**Problem statement:** Copy the records below exactly, leaving out any pictures.

**Records for this exercise:**

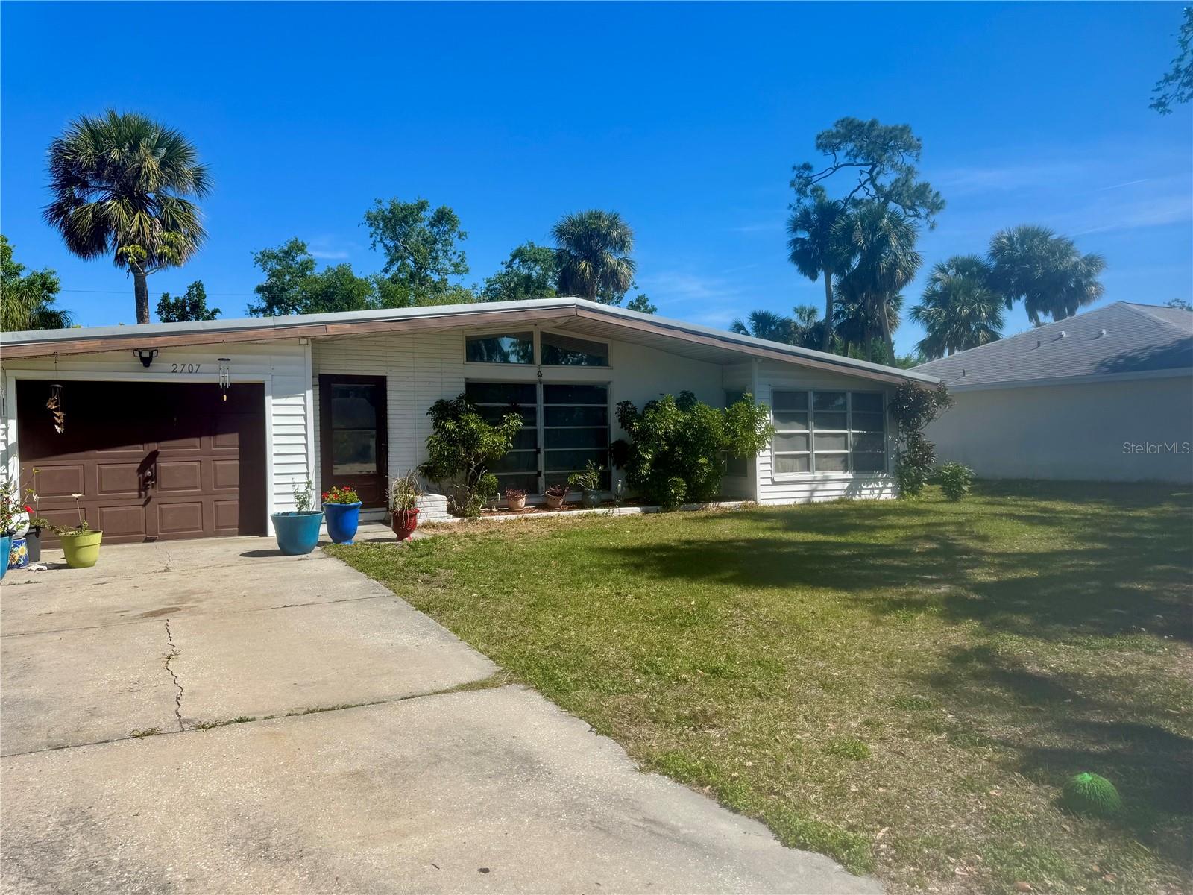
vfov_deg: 56.8
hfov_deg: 71.6
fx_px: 827
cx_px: 596
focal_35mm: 24
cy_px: 448
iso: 80
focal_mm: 6.76
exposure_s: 1/4950
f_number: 1.78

**Expected answer:**
vfov_deg: 56.8
hfov_deg: 71.6
fx_px: 827
cx_px: 596
focal_35mm: 24
cy_px: 448
iso: 80
focal_mm: 6.76
exposure_s: 1/4950
f_number: 1.78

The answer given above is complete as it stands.